# Logo mit Effekt vektorisieren



## Helga1402 (24. Juli 2007)

Ich habe für einen Freund im Photoshop (CS) ein Logo erstellt, das aus Schrift und einem Quadrat mit Schatteneffekt besteht. Wenn ich das Logo jetzt größer, bzw. kleiner machen möchte, dann sieht das Quadrat immer etwas anders aus. Wie ich so in den verschiedenen Foren gelesen habe, liegt es daran, dass das Logo vektorisiert werden muss. Kann ich den Effekt, den ich im Photoshop erzeugt habe überhaupt vektorisieren bzw. könnte mir jemand erklären, wie ich das machen kann? 

Hab mir meine Photoshop-Kenntnisse selbst beigebracht und hab auch die Möglichkeit auf Illustrator zuzugreifen, allerdings kenne ich mich da noch so gut wie gar nicht aus. Ich hänge mal das Quadrat zur Info an. Die Schrift muss ich wahrscheinlich nur mit dem Pfadwerkzeug nachzeichnen, dann ist sie vektorisiert - oder?


----------



## ikon (24. Juli 2007)

Hi,

allem voran sollte gesagt sein, daß ein Logo mit solchen Effekten nicht wirklich sinnvoll ist, da Du Probleme bim plotten (Verläufe kann man nicht plotten) oder verschiedenen Druckverfahren bekommstFalls Du es dennoch so umsetzen möchtest, solltest Du Dir mal Verlaufsgitter in Illustrator anschauen.

gr,
ikon


----------



## Helga1402 (24. Juli 2007)

Danke für den Hinweis. Da bin ich jetzt dann mal für die nächste Zeit beschäftigt


----------



## mreball (24. Juli 2007)

Helga1402 hat gesagt.:


> Die Schrift muss ich wahrscheinlich nur mit dem Pfadwerkzeug nachzeichnen, dann ist sie vektorisiert - oder?
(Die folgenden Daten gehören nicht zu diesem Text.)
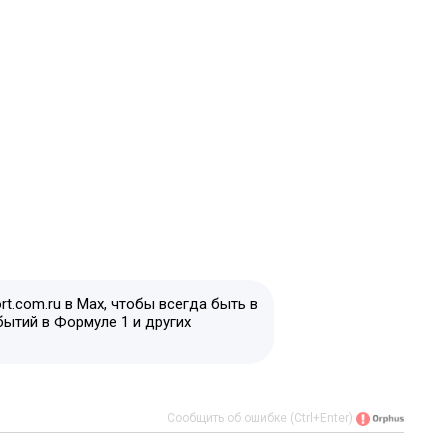
t.com.ru в Max, чтобы всегда быть в
бытий в Формуле 1 и других
Сообщить об ошибке (Ctrl+Enter)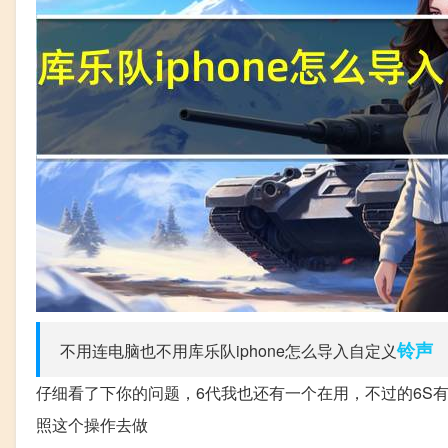
铃声
不用连电脑也不用库乐队iphone怎么导入自定义
仔细看了下你的问题，6代我也还有一个在用，不过的6S有库
照这个操作去做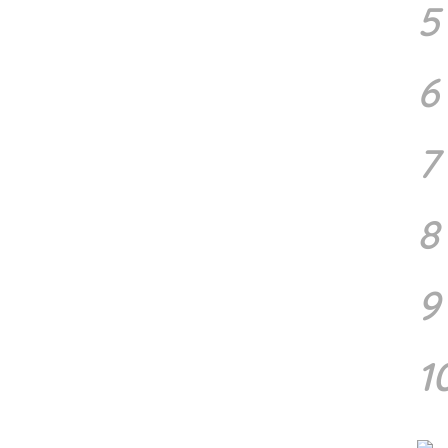
5
6
7
8
9
1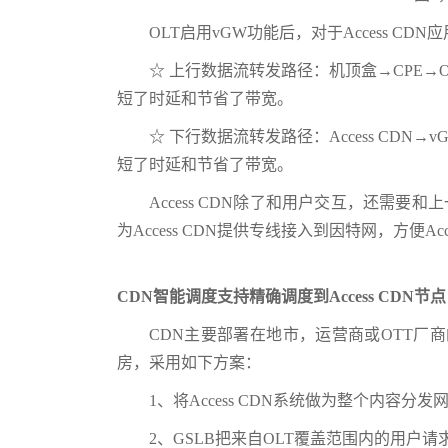
OLT启用vGW功能后，对于Access C
☆ 上行数据流转发路径：机顶盒→CPE→OLT
短了时延和节省了带宽。
☆ 下行数据流转发路径：Access CDN→
短了时延和节省了带宽。
Access CDN除了和用户交互，还需要
为Access CDN提供专线接入到因特网，方便Acc
CDN智能调度支持精确调度到Access CDN节点
CDN主要部署在地市，运营商或OTT厂
房，采用如下方案：
1、将Access CDN系统做为整个内容分
2、GSLB把来自OLT覆盖范围内的用户请求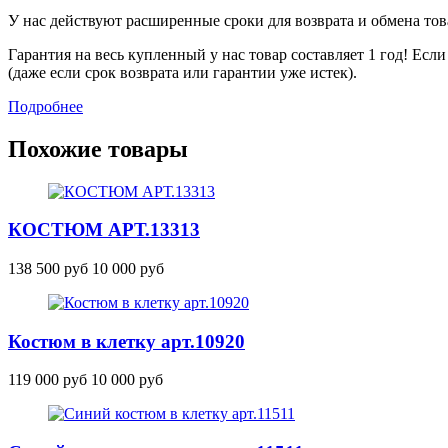
У нас действуют расширенные сроки для возврата и обмена това
Гарантия на весь купленный у нас товар составляет 1 год! Ес
(даже если срок возврата или гарантии уже истек).
Подробнее
Похожие товары
КОСТЮМ
АРТ.13313
138 500 руб
10 000 руб
Костюм в клетку
арт.10920
119 000 руб
10 000 руб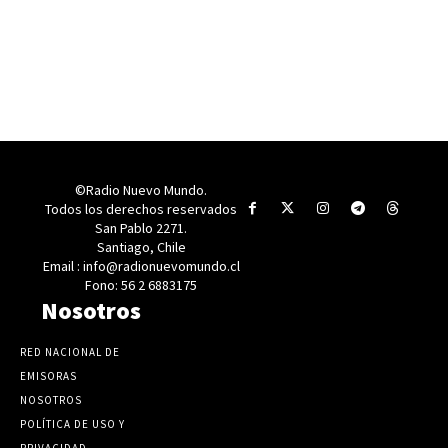
©Radio Nuevo Mundo.
Todos los derechos reservados
San Pablo 2271.
Santiago, Chile
Email : info@radionuevomundo.cl
Fono: 56 2 6883175
Nosotros
RED NACIONAL DE
EMISORAS
NOSOTROS
POLÍTICA DE USO Y
PRIVACIDAD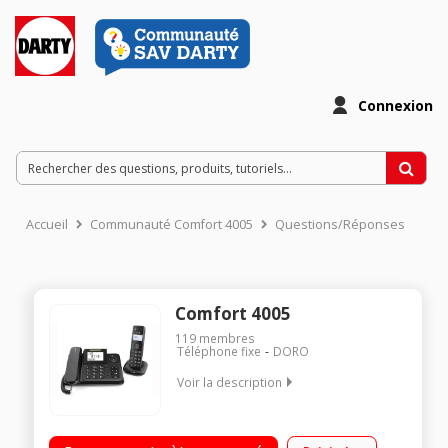
Connexion
Accueil
Communauté Comfort 4005
Questions/Réponses
Comfort 4005
119
membres
Téléphone fixe
DORO
Voir la description
Avec répondeur Avec mains libres Ecran alphanumérique
retro-éclairé Base filaire avec un combiné supplémentaire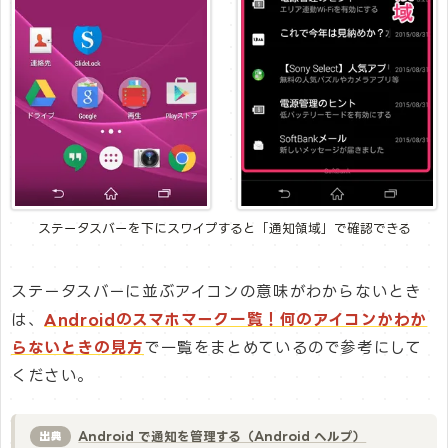
ステータスバーを下にスワイプすると「通知領域」で確認できる
ステータスバーに並ぶアイコンの意味がわからないとき
は、
Androidのスマホマーク一覧！何のアイコンかわか
らないときの見方
で一覧をまとめているので参考にして
ください。
Android で通知を管理する（Android ヘルプ）
出典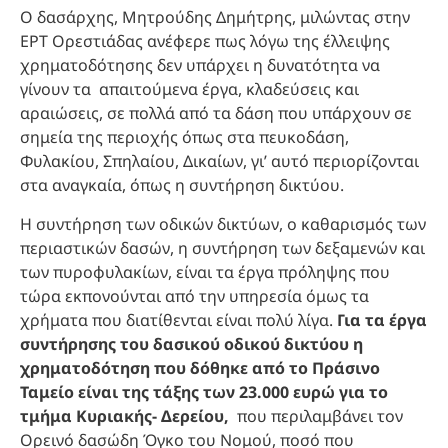
Ο δασάρχης, Μητρούδης Δημήτρης, μιλώντας στην
ΕΡΤ Ορεστιάδας ανέφερε πως λόγω της έλλειψης
χρηματοδότησης δεν υπάρχει η δυνατότητα να
γίνουν τα απαιτούμενα έργα, κλαδεύσεις και
αραιώσεις, σε πολλά από τα δάση που υπάρχουν σε
σημεία της περιοχής όπως στα πευκοδάση,
Φυλακίου, Σπηλαίου, Δικαίων, γι’ αυτό περιορίζονται
στα αναγκαία, όπως η συντήρηση δικτύου.
Η συντήρηση των οδικών δικτύων, ο καθαρισμός των
περιαστικών δασών, η συντήρηση των δεξαμενών και
των πυροφυλακίων, είναι τα έργα πρόληψης που
τώρα εκπονούνται από την υπηρεσία όμως τα
χρήματα που διατίθενται είναι πολύ λίγα.
Για τα έργα
συντήρησης του δασικού οδικού δικτύου η
χρηματοδότηση που δόθηκε από το Πράσινο
Ταμείο είναι της τάξης των 23.000 ευρώ για το
τμήμα Κυριακής- Δερείου,
που περιλαμβάνει τον
Ορεινό δασώδη Όγκο του Νομού, ποσό που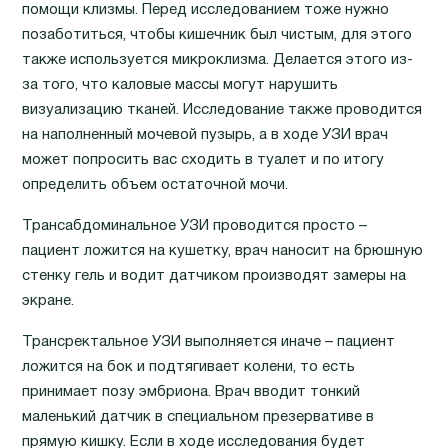
помощи клизмы. Перед исследованием тоже нужно
позаботиться, чтобы кишечник был чистым, для этого
также используется микроклизма. Делается этого из-
за того, что каловые массы могут нарушить
визуализацию тканей. Исследование также проводится
на наполненный мочевой пузырь, а в ходе УЗИ врач
может попросить вас сходить в туалет и по итогу
определить объем остаточной мочи.
Трансабдоминальное УЗИ проводится просто –
пациент ложится на кушетку, врач наносит на брюшную
стенку гель и водит датчиком производят замеры на
экране.
Трансректальное УЗИ выполняется иначе – пациент
ложится на бок и подтягивает колени, то есть
принимает позу эмбриона. Врач вводит тонкий
маленький датчик в специальном презервативе в
прямую кишку. Если в ходе исследования будет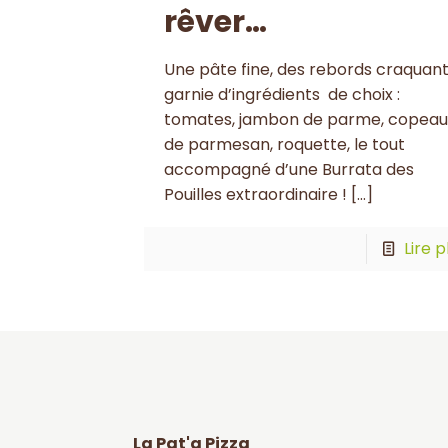
rêver…
Une pâte fine, des rebords craquant
garnie d’ingrédients de choix :
tomates, jambon de parme, copeau
de parmesan, roquette, le tout
accompagné d’une Burrata des
Pouilles extraordinaire !
[…]
Lire p
La Pat'a Pizza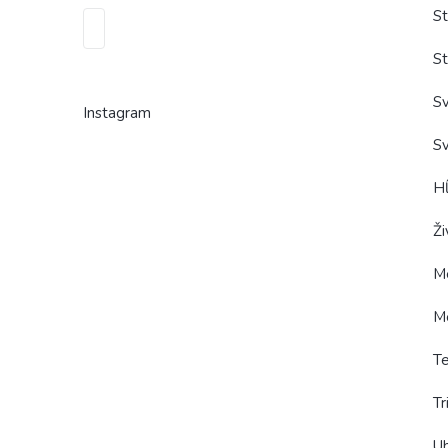
St
St
Sv
Instagram
Sv
H
Ži
Me
Me
Te
Tr
Uh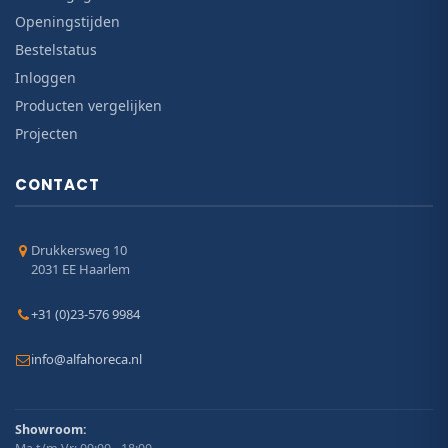
Openingstijden
Bestelstatus
Inloggen
Producten vergelijken
Projecten
CONTACT
Drukkersweg 10
2031 EE Haarlem
+31 (0)23-576 9984
info@alfahoreca.nl
Showroom: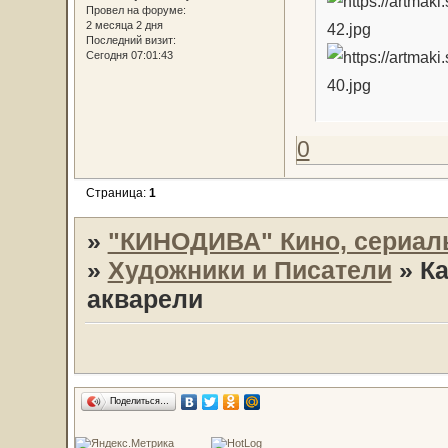
Провел на форуме:
2 месяца 2 дня
Последний визит:
Сегодня 07:01:43
0
Страница:
1
»
"КИНОДИВА" Кино, сериал
»
Художники и Писатели
»
Ка
акварели
Поделиться…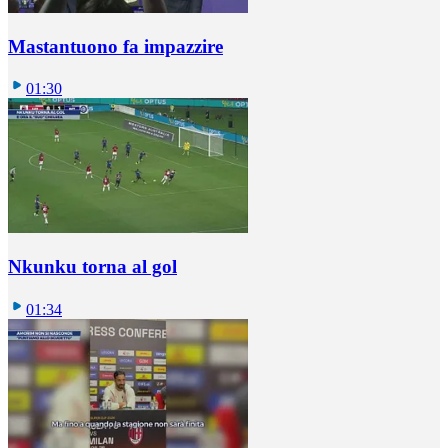
Mastantuono fa impazzire
01:30
Nkunku torna al gol
01:34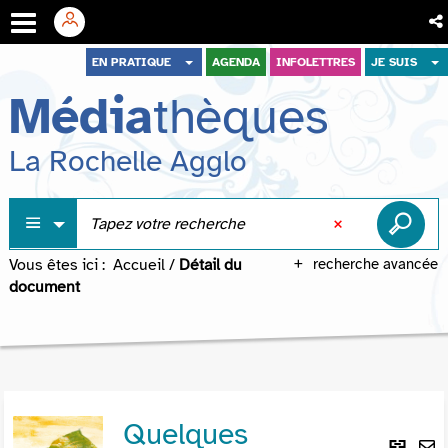
Aller
Aller
Aller
EN PRATIQUE
AGENDA
INFOLETTRES
JE SUIS
au
au
à
Média
thèques
menu
contenu
la
recherche
La Rochelle Agglo
Vous êtes ici :
Accueil
/
Détail du
recherche avancée
document
Quelques
Lie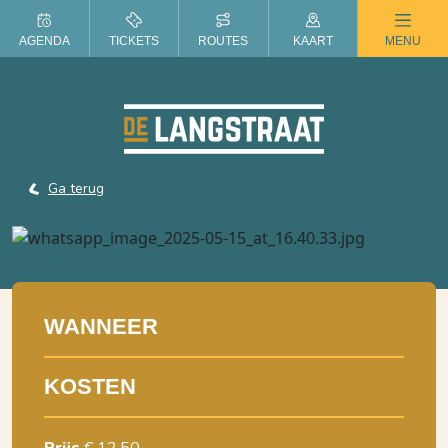
ZOMER IN DE LANGSTRAAT
AGENDA
TICKETS
ROUTES
KAART
MENU
Ga terug
WANNEER
KOSTEN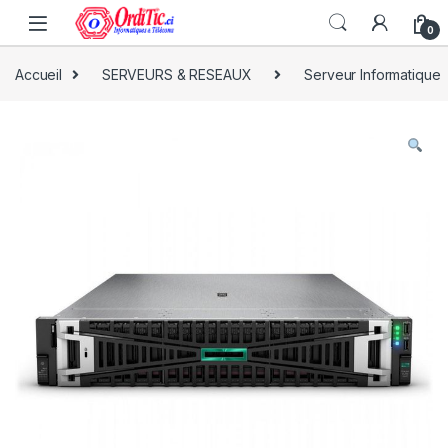
0
Accueil
SERVEURS & RESEAUX
Serveur Informatique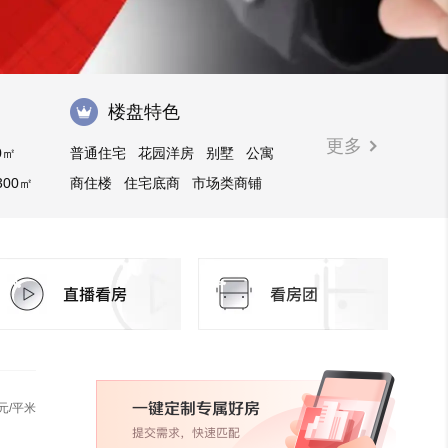
楼盘特色
更多
0㎡
普通住宅
花园洋房
别墅
公寓
300㎡
商住楼
住宅底商
市场类商铺
写字楼
临街商铺
购物中心商铺
元/平米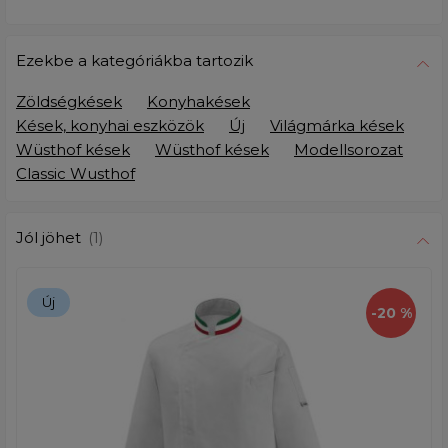
Ezekbe a kategóriákba tartozik
Zöldségkések
Konyhakések
Kések, konyhai eszközök
Új
Világmárka kések
Wüsthof kések
Wüsthof kések
Modellsorozat
Classic Wusthof
Jól jöhet
(1)
Új
-20 %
Ja und dann Exportieren Pfade -> Illustraror oder Du Schreibst im Illustratur noch mal neu – sooo viel Text sollte es bei einem "Logo" ja nicht sein ;-)
Und überlege Dir das mit dem Verlauf-/Schatten-Kasterl wirklich noch mal – für ein Logo ziemlich ungeeignet aus u.a. bereits genannten Gründen.


----------



## Helga1402 (24. Juli 2007)

Sind also generell Effekte oder Verläufe für Logos nicht so geeignet bzw. kennt ihr einen Effekt, der Ähnliches bewirkt und besser geeignet wäre? Der Tipp mit dem Verlaufsgitter kommt mir eigentlich eh ziemlich praktisch vor, die Skalierbarkeit ist damit ja schon um ein Vielfaches besser.


----------



## mreball (24. Juli 2007)

Adidas, Nike, ZDF usw. – da siehst Du nirgends Verläufe. Und komm mir ja nicht mit dem Sat1-Ball ;-)


----------



## megabit (31. Juli 2007)

Es gehen aber immer mehr Unternehmen dazu hin, das ehemals schöne schlichte Logo mit einem 3D Effekt zu verändern. Nicht nur der Sat1 Ball sondern auch BMW, Volkswagen, UPS....

... eigendlich alle


----------



## Helga1402 (31. Juli 2007)

Bei welchen Druckverfahren könnte ich denn eigentlich Probleme bekommen? Für "normale" Folder, Briefpapier, Website sollte es so ja eigentlich gehen - bin kein Profi was Druck betrifft.


----------



## mreball (1. August 2007)

Ein Logo sollte immer auch den Fax-Test überstehen...


----------



## Beppone (1. August 2007)

und den Stempeltest.
und den Prägetest.
und den Gravurtest.
.
.
.

Aber auch 3D-Logos lassen sich manchmal stilisiert in 1c Vollton noch darstellen.
Sinnigerweise denkt frau/man halt vorher dran und gestaltet zuerst die 2D / 1c-Lösung,
aus der dann die 3D-Version entwickelt wird.


----------